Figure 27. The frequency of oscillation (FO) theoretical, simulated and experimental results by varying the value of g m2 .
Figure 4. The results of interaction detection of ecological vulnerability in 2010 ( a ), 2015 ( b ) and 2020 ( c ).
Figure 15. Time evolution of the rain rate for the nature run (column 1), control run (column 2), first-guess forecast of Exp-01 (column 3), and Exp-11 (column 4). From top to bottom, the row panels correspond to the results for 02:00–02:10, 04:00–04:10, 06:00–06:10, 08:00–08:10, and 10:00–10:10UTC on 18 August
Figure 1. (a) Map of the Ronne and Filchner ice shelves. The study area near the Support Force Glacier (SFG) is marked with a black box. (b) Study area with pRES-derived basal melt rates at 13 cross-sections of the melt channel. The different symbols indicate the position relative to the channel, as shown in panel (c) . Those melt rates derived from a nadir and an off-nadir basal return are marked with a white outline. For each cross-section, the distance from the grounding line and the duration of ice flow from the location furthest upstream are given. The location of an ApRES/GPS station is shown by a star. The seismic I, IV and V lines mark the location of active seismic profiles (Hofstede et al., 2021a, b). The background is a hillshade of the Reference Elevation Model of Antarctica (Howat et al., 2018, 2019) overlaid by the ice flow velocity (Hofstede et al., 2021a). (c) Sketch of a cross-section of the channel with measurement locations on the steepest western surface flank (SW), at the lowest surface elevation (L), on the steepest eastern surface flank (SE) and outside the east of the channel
----------------------------------------
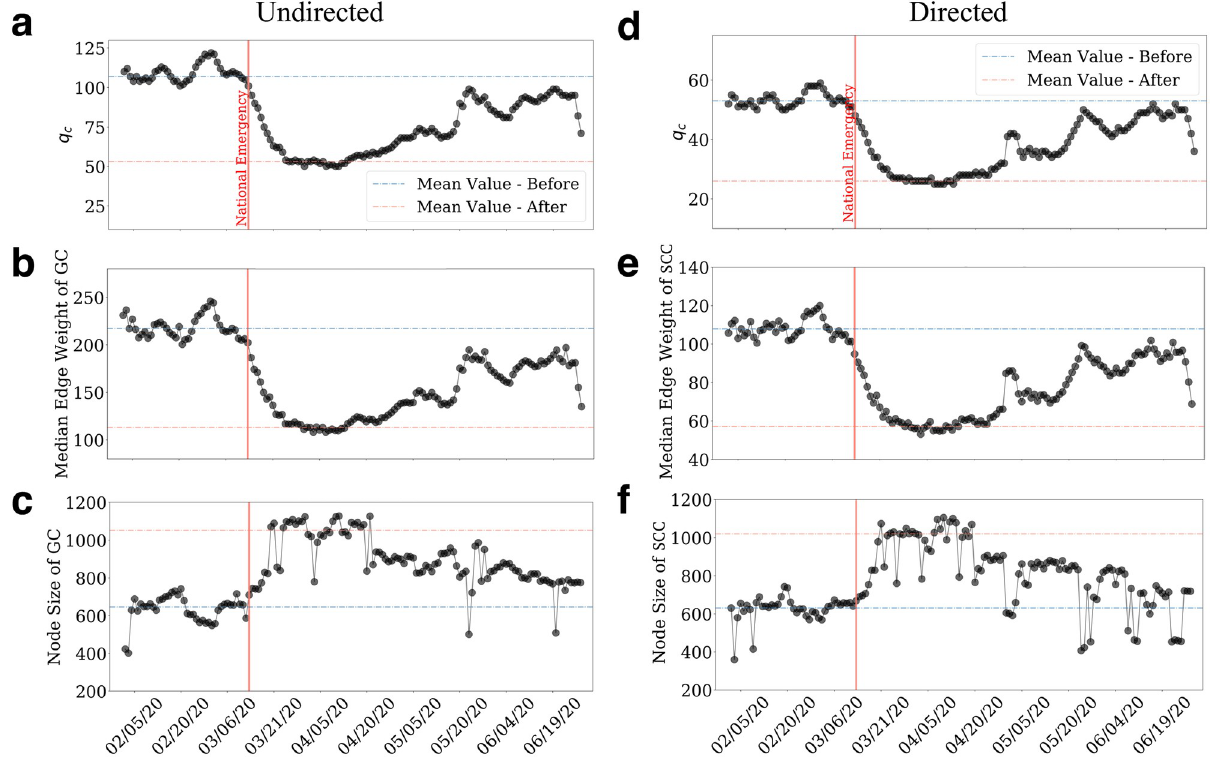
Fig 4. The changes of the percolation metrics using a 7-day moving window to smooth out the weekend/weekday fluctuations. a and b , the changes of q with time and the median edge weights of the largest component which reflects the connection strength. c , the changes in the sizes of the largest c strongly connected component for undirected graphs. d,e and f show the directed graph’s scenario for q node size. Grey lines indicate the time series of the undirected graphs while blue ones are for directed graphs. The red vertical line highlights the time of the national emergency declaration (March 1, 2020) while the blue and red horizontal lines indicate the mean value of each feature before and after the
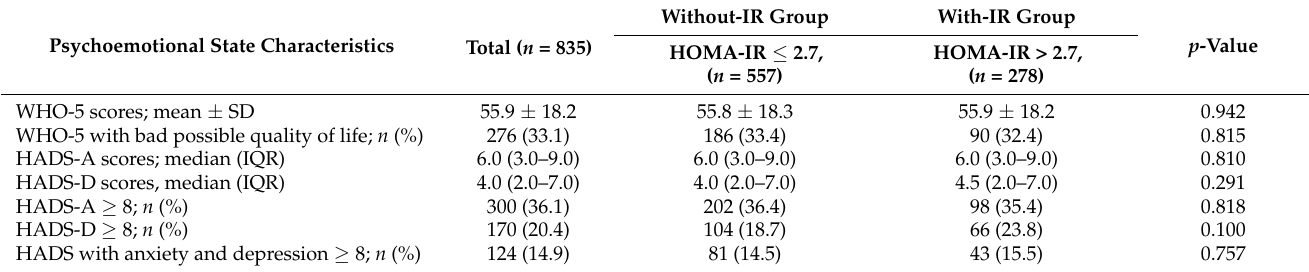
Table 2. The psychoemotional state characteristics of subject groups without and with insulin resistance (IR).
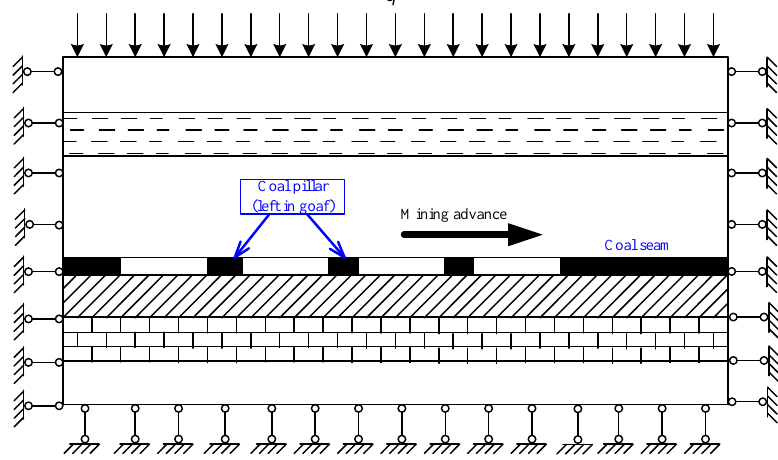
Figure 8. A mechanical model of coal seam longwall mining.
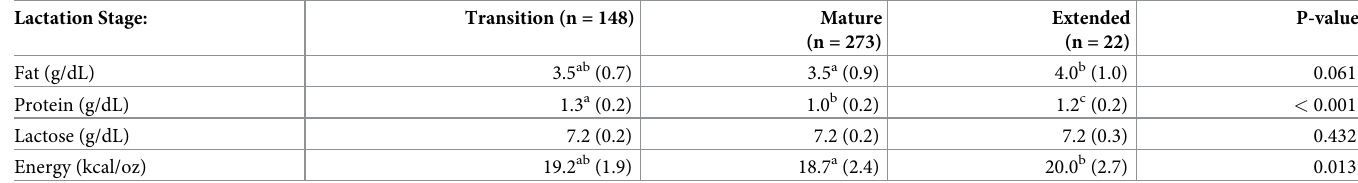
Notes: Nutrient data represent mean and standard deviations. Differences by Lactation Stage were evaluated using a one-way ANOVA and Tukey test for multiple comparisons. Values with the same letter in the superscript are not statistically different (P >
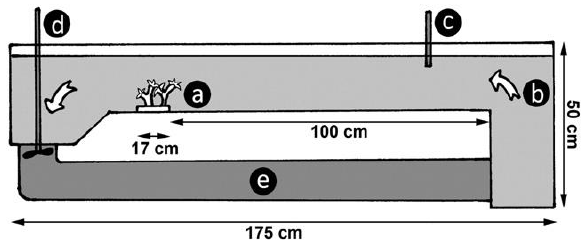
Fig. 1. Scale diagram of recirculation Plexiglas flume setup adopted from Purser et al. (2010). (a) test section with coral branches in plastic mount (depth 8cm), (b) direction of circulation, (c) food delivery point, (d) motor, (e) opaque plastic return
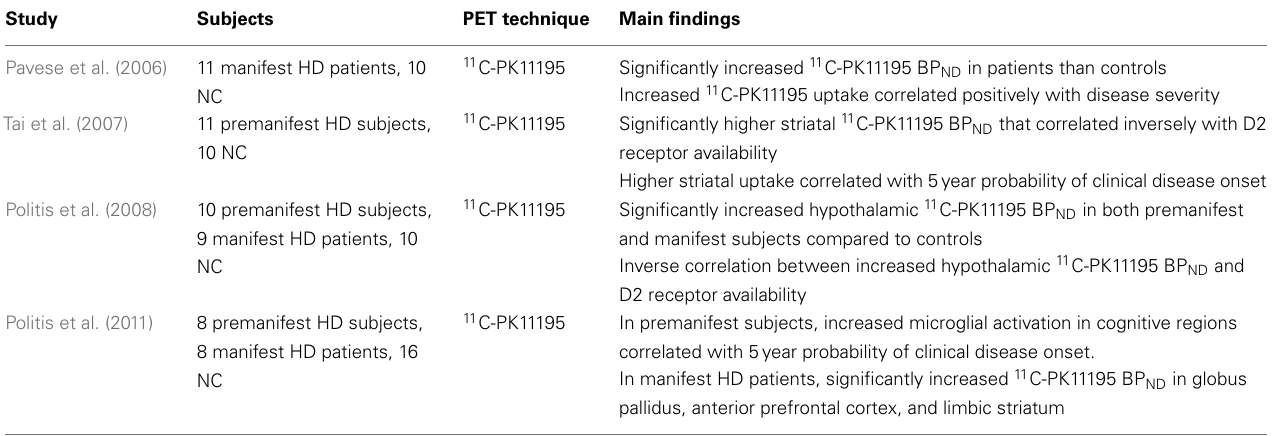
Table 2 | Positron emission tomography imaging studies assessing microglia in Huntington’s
----------------------------------------
What you should do. Please transcribe exactly the part of the records that opens with the line containing "Fig. 1. Scale" and closes with the line containing "Table 2 | Positron", both ends included, and leave out the pictures.

Output for this task.
Fig. 1. Scale diagram of recirculation Plexiglas flume setup adopted from Purser et al. (2010). (a) test section with coral branches in plastic mount (depth 8cm), (b) direction of circulation, (c) food delivery point, (d) motor, (e) opaque plastic return
Table 2 | Positron emission tomography imaging studies assessing microglia in Huntington’s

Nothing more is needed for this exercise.